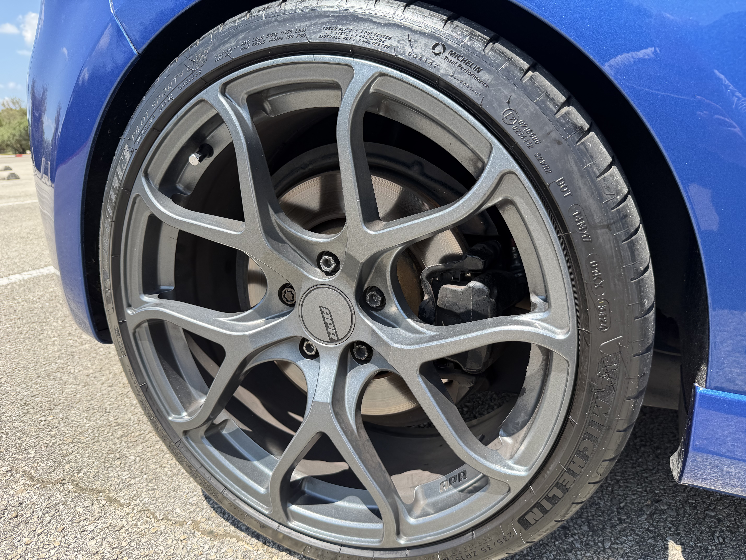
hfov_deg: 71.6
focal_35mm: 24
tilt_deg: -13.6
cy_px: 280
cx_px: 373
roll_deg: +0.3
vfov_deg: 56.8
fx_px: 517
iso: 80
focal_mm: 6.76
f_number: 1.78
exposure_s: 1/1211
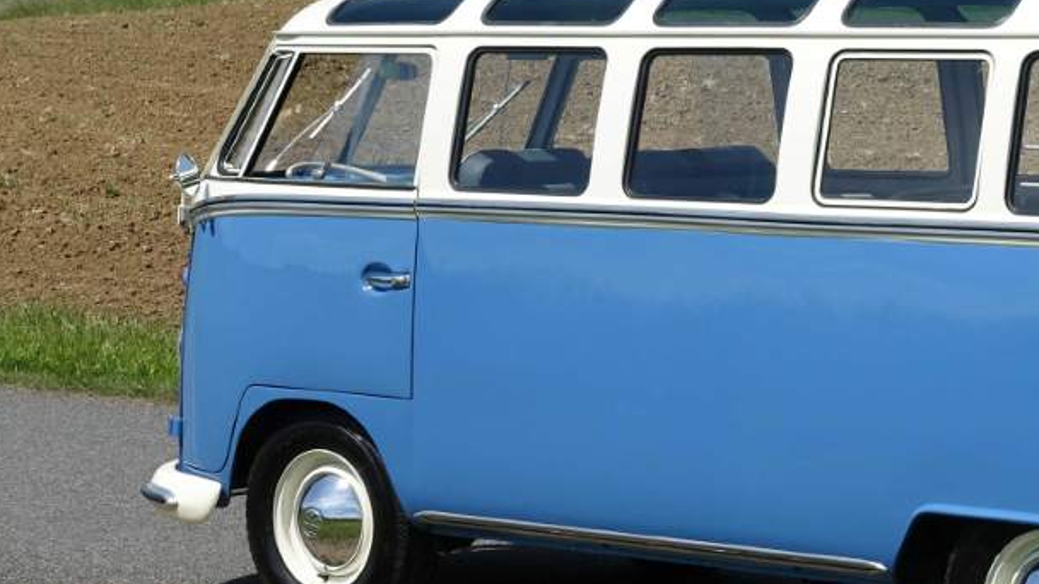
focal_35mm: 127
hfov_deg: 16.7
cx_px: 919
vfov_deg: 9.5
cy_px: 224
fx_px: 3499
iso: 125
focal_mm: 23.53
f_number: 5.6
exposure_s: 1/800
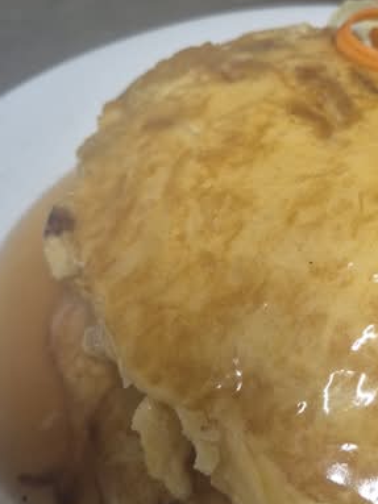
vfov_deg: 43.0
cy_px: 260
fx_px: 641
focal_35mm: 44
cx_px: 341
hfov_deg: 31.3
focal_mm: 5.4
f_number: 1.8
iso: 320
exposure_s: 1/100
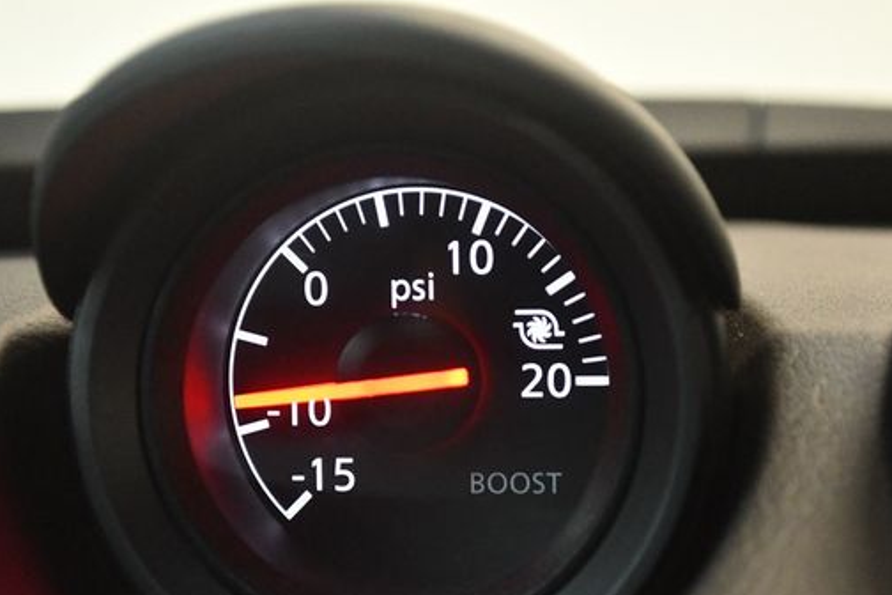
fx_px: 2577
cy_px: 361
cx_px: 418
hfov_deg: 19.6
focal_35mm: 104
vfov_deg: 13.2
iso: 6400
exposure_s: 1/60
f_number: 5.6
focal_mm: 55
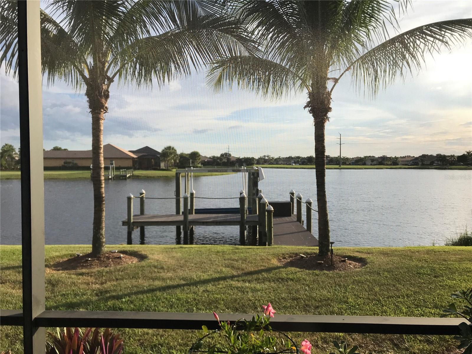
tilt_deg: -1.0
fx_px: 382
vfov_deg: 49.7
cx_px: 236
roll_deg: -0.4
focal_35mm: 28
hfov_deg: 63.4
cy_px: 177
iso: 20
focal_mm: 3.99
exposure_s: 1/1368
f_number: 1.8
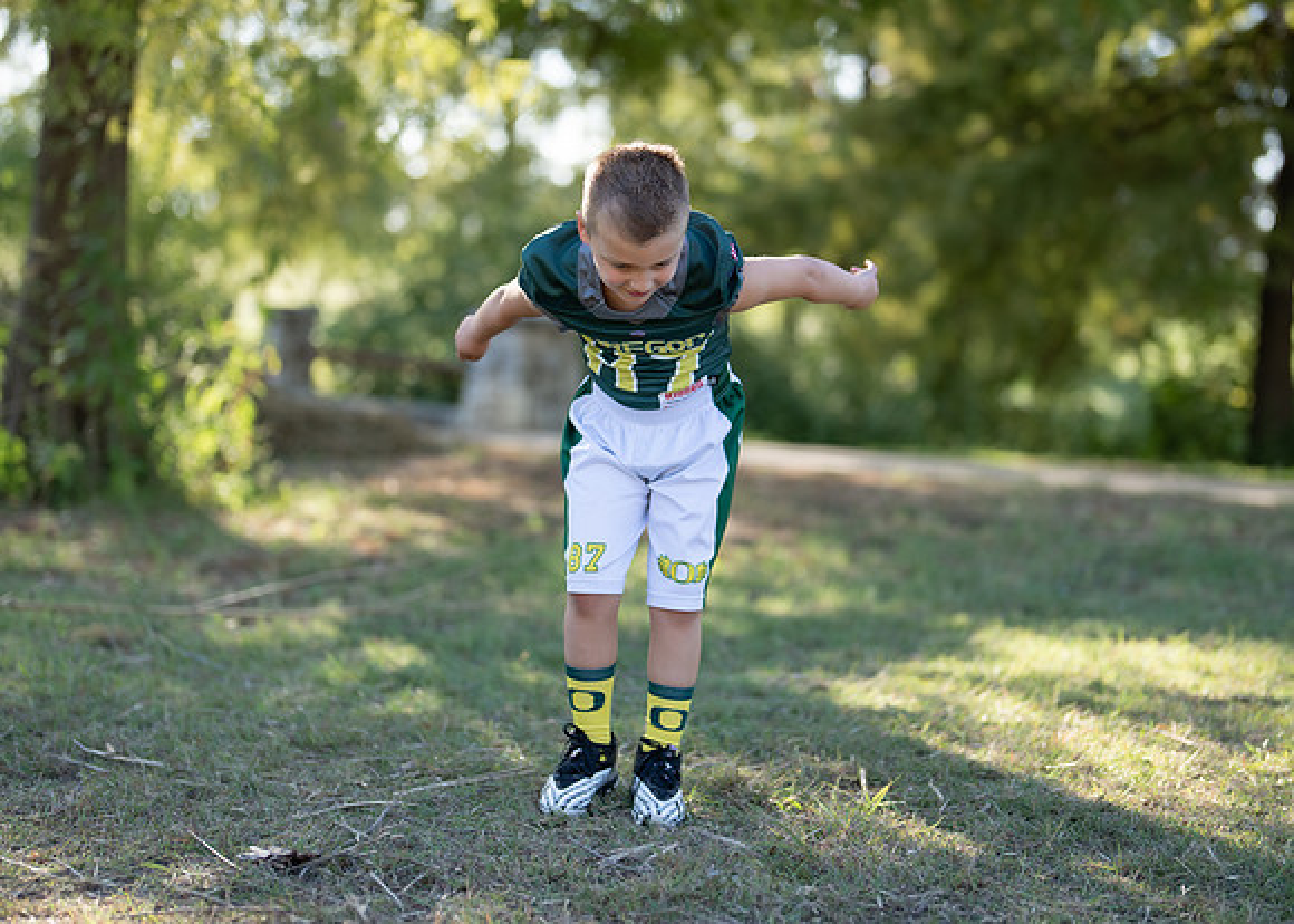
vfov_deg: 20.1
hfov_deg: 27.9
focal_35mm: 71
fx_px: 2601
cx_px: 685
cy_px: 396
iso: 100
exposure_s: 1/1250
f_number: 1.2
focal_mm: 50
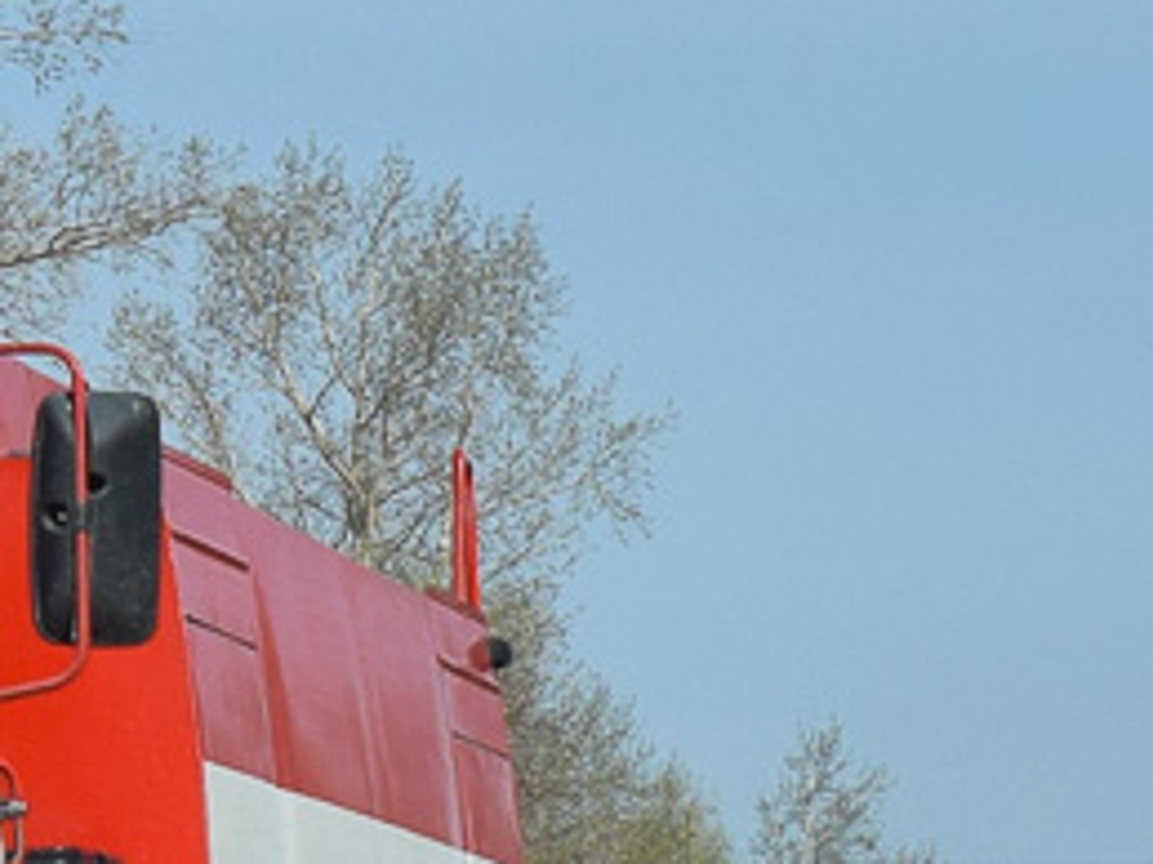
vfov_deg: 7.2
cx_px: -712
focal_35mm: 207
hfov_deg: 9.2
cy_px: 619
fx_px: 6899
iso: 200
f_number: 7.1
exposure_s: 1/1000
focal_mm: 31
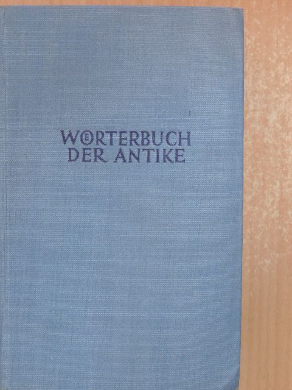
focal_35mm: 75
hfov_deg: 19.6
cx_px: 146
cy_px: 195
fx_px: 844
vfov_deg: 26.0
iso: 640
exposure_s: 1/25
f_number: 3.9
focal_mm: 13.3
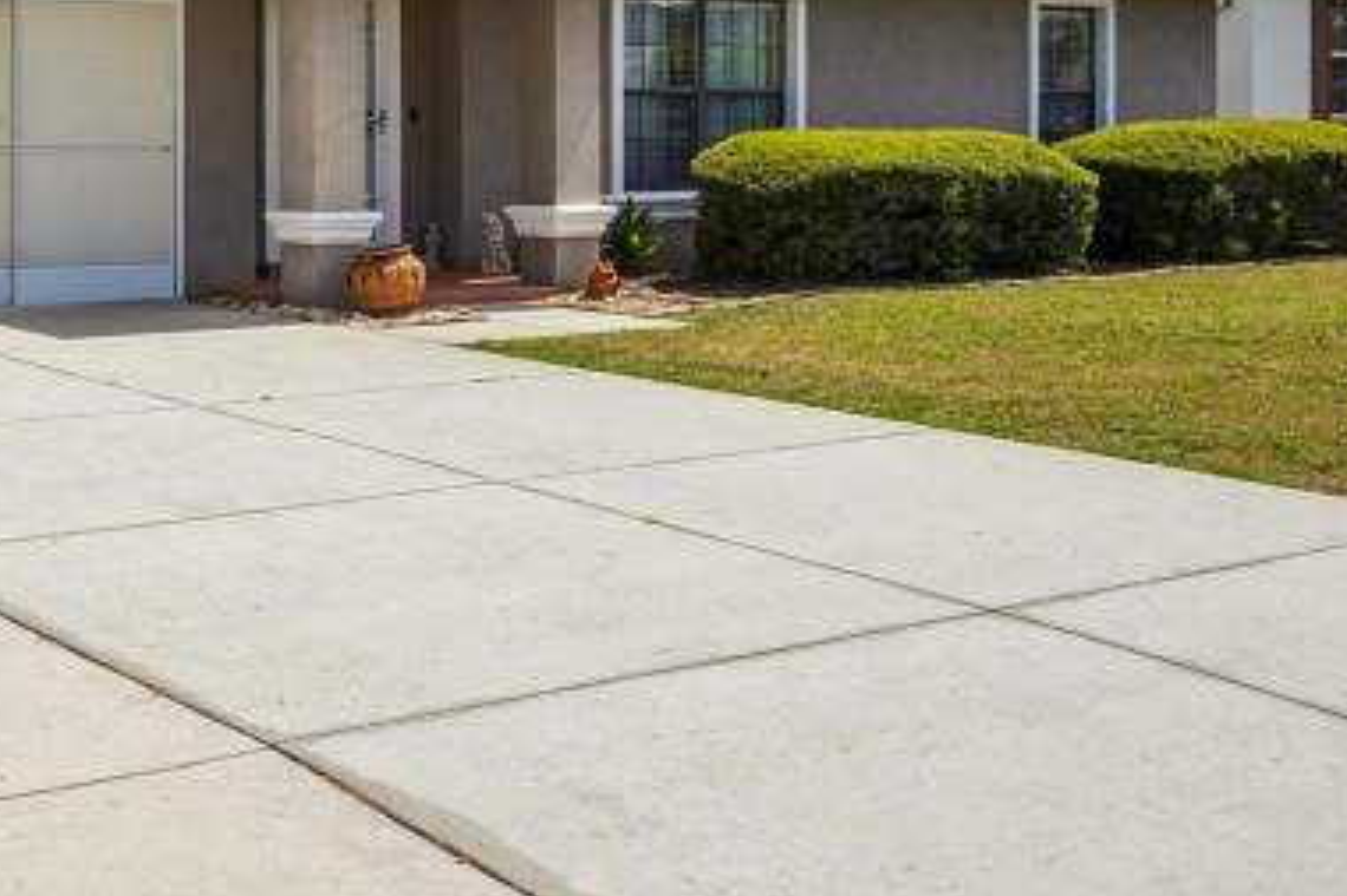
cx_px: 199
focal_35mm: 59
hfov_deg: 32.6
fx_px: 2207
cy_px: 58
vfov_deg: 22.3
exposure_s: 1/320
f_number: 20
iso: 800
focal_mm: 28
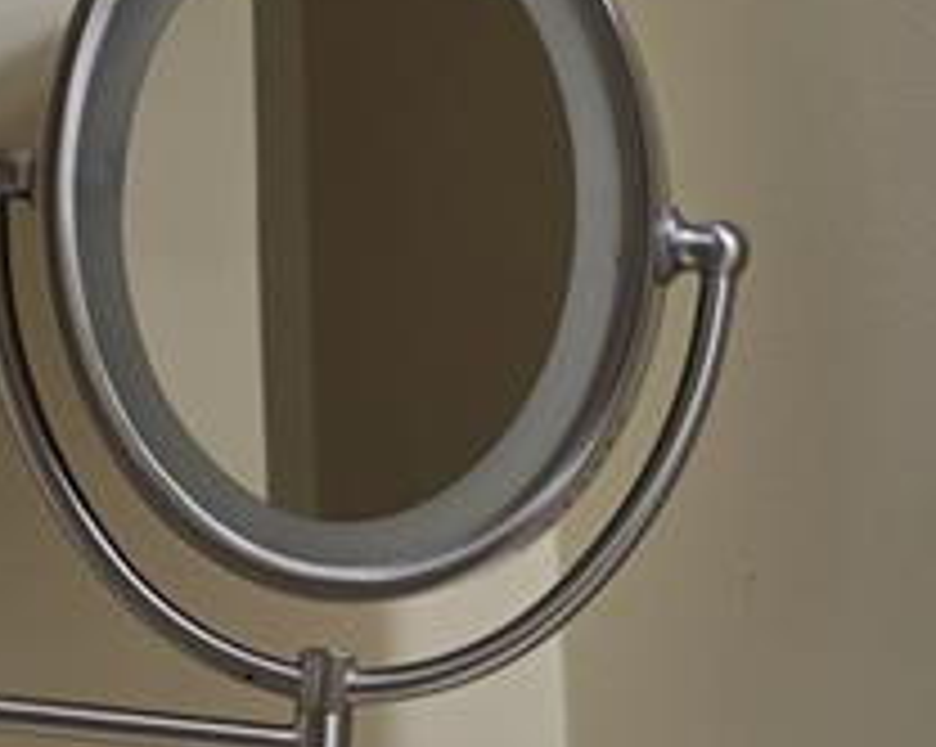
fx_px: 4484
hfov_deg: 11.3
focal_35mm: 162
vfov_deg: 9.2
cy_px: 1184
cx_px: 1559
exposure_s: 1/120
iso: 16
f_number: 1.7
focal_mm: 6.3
────────────────
- WHAT IS BEING ASKED: Without including any pictures, repeat the records above exactly.

- YOUR RESPONSE:
hfov_deg: 71.6
focal_35mm: 24
tilt_deg: -13.6
cy_px: 280
cx_px: 373
roll_deg: +0.3
vfov_deg: 56.8
fx_px: 517
iso: 80
focal_mm: 6.76
f_number: 1.78
exposure_s: 1/1211
focal_35mm: 127
hfov_deg: 16.7
cx_px: 919
vfov_deg: 9.5
cy_px: 224
fx_px: 3499
iso: 125
focal_mm: 23.53
f_number: 5.6
exposure_s: 1/800
vfov_deg: 43.0
cy_px: 260
fx_px: 641
focal_35mm: 44
cx_px: 341
hfov_deg: 31.3
focal_mm: 5.4
f_number: 1.8
iso: 320
exposure_s: 1/100
fx_px: 2577
cy_px: 361
cx_px: 418
hfov_deg: 19.6
focal_35mm: 104
vfov_deg: 13.2
iso: 6400
exposure_s: 1/60
f_number: 5.6
focal_mm: 55
tilt_deg: -1.0
fx_px: 382
vfov_deg: 49.7
cx_px: 236
roll_deg: -0.4
focal_35mm: 28
hfov_deg: 63.4
cy_px: 177
iso: 20
focal_mm: 3.99
exposure_s: 1/1368
f_number: 1.8
vfov_deg: 20.1
hfov_deg: 27.9
focal_35mm: 71
fx_px: 2601
cx_px: 685
cy_px: 396
iso: 100
exposure_s: 1/1250
f_number: 1.2
focal_mm: 50
vfov_deg: 7.2
cx_px: -712
focal_35mm: 207
hfov_deg: 9.2
cy_px: 619
fx_px: 6899
iso: 200
f_number: 7.1
exposure_s: 1/1000
focal_mm: 31
focal_35mm: 75
hfov_deg: 19.6
cx_px: 146
cy_px: 195
fx_px: 844
vfov_deg: 26.0
iso: 640
exposure_s: 1/25
f_number: 3.9
focal_mm: 13.3
cx_px: 199
focal_35mm: 59
hfov_deg: 32.6
fx_px: 2207
cy_px: 58
vfov_deg: 22.3
exposure_s: 1/320
f_number: 20
iso: 800
focal_mm: 28
fx_px: 4484
hfov_deg: 11.3
focal_35mm: 162
vfov_deg: 9.2
cy_px: 1184
cx_px: 1559
exposure_s: 1/120
iso: 16
f_number: 1.7
focal_mm: 6.3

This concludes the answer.